As we returned from Loulé after the Sunday meeting we encountered a hire-car with strangers at the bottom of our hill. A couple sat in the car, evidently lost. Their companions were talking to a villager but, since they didn’t have a language in common, they weren’t making much progress. So we stopped to offer our assistance.

It emerged that the group wanted to go to Alte for lunch but were seriously short of petrol. They had looked for fuel without success in nearby Benafim, which was on their route. As Benafim has a petrol station that’s open on Sundays, the problem seemed to us to be one of communication. I should add that the they all had strong South African accents and no Portuguese. Rather than describing to them how to find the petrol station, we led them there and introduced them to Gilberta, who runs it with her husband, Denis.

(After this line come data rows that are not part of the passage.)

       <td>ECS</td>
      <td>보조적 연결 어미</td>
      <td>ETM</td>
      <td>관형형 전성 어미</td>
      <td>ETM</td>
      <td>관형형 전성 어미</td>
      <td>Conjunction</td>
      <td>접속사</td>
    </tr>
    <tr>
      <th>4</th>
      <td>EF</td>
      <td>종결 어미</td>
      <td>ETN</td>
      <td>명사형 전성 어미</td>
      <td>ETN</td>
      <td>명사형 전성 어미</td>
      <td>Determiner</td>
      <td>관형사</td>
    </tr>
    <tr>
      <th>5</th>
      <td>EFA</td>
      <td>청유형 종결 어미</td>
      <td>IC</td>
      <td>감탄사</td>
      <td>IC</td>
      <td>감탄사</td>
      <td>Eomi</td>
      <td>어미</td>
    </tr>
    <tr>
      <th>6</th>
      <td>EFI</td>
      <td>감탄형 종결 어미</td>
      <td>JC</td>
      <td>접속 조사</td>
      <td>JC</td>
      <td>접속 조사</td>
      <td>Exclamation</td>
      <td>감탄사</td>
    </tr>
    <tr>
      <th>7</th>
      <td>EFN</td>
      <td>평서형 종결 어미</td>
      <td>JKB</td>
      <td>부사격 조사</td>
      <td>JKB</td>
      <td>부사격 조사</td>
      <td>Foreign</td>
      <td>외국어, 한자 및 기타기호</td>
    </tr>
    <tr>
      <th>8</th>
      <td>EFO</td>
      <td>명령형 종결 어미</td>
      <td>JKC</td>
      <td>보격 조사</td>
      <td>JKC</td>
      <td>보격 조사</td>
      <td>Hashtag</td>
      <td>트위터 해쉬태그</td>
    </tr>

They were very grateful. “We cum from Sow Thefricka,” one of them told me in that unmistakable accent. “Yes, I know,” I replied in Afrikaans, to their astonishment. At this, their compliments and blessings flowed around us, to say nothing of a barrage of questions as to how we came to be in this remote part of the world. Keeping the answers to a polite minimum, we waved them farewell and returned home with all the satisfaction of people who have rescued wayfarers from a miserable fate.

On the work front, Dani has been clearing “the park”, two acres of rocky scrub that climb the hill behind the house. I’ve been assisting him and shredding tractor loads of the greenery that he’s been ripping out. I have also been assisting Jones with cleaning the boxes of grapes that we obtained from Leonhilda’s plot and sharing them out with our neighbours. Jones has been labouring away, as ever, in her garden. Her garden looks wonderful. So does the Banco’s Broadwalk right-of-way at the bottom of the garden. Neighbours wander along in the evening to seat themselves on the log seats that we have placed there.

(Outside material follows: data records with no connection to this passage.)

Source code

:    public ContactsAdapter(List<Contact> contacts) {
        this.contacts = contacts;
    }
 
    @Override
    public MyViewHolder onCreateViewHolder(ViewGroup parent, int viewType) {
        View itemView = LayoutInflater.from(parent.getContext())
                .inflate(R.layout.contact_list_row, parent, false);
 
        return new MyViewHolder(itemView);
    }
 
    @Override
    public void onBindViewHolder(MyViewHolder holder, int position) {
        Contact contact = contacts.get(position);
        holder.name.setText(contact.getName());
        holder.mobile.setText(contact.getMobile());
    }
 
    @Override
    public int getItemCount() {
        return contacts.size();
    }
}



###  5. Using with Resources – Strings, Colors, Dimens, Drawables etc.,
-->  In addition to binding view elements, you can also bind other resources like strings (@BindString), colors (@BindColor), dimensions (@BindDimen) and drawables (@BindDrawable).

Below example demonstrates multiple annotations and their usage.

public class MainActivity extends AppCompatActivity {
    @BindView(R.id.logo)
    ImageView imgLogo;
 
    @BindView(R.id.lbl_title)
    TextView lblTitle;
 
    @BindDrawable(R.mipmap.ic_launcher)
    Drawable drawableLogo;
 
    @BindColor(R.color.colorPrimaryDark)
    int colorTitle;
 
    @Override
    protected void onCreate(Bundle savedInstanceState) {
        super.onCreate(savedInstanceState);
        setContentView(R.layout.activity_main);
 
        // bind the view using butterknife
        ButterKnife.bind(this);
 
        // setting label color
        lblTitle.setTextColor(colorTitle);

The two inches of rain that we had last week have set our annual transformation in train. Countless millions of pinhead green dots are heaving themselves skywards and transforming into every possible variety of weed. The fields are losing their brown summer coats and cladding themselves in winter green. Thousands of small black millipedes – we used to call their big South African brothers “shangalulus” – are crawling across the roads, up the walls and down the paths. I’ve no idea where they come from or where they’re going.

This is true also for the family of wild pig that evidently wandered down a dirt road leading out of the village. We didn’t see the animals themselves. We never do. But we followed their prints, of one or two adults and a bunch of piglets, down the muddy road for hundreds of metres. We wondered whether they were watching us from just the other side of the thick green bushy fringe.

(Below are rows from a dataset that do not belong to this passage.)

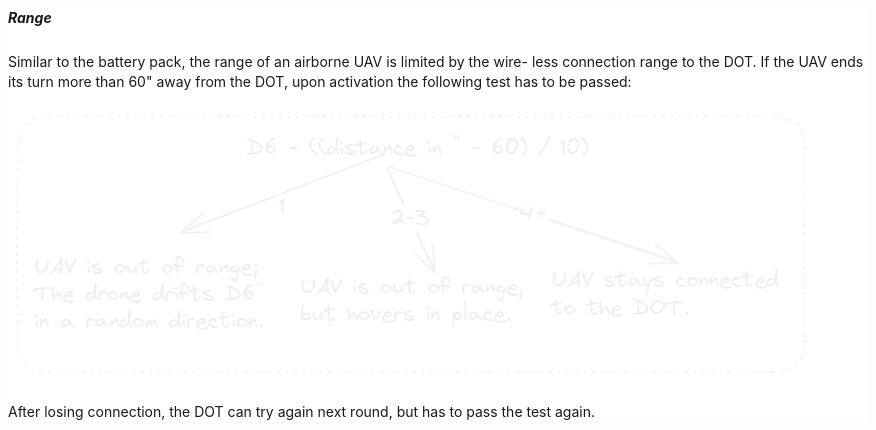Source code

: ##### Range

Similar to the battery pack, the range of an airborne UAV is limited by the wire-
less connection range to the DOT. If the UAV ends its turn more than 60" away from
the DOT, upon activation the following test has to be passed:

![drone range image](./ressources/drone-rule-range-flowchart.excalidraw.png)

After losing connection, the DOT can try again next round, but has to pass the
test again.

On the way back from our walks we have bumped into villagers collecting dandelions. These are apparently highly favoured by chickens. Large snails are also in evidence and will also shortly be collected for the pot. Snails are regarded here, as in France, as a delicacy.

On Friday we took an old friend of Barbara’s to lunch in Alte to mark the latter’s birthday. The dogs and I left the pair of them to chat and went to Luiz’s café for our usual coffee, baggy and fig and almond tart. There’s a cake shop in Alte that makes the best fig and almond tart in the world. The dogs always settle down under the table and glare at the cats that come along to bum a crumb from the tourists. Ono fails to see the point of having cats.

This morning we drove past Loulé and Sao Bras to the tiny village of Santa Caterina to support a fete being held on behalf of the Sao Francisco Animals’ home. We returned with a box of German knives, a stock of jams and chutneys - always useful over the Christmas period - and one or two minor garments. Such has been our week.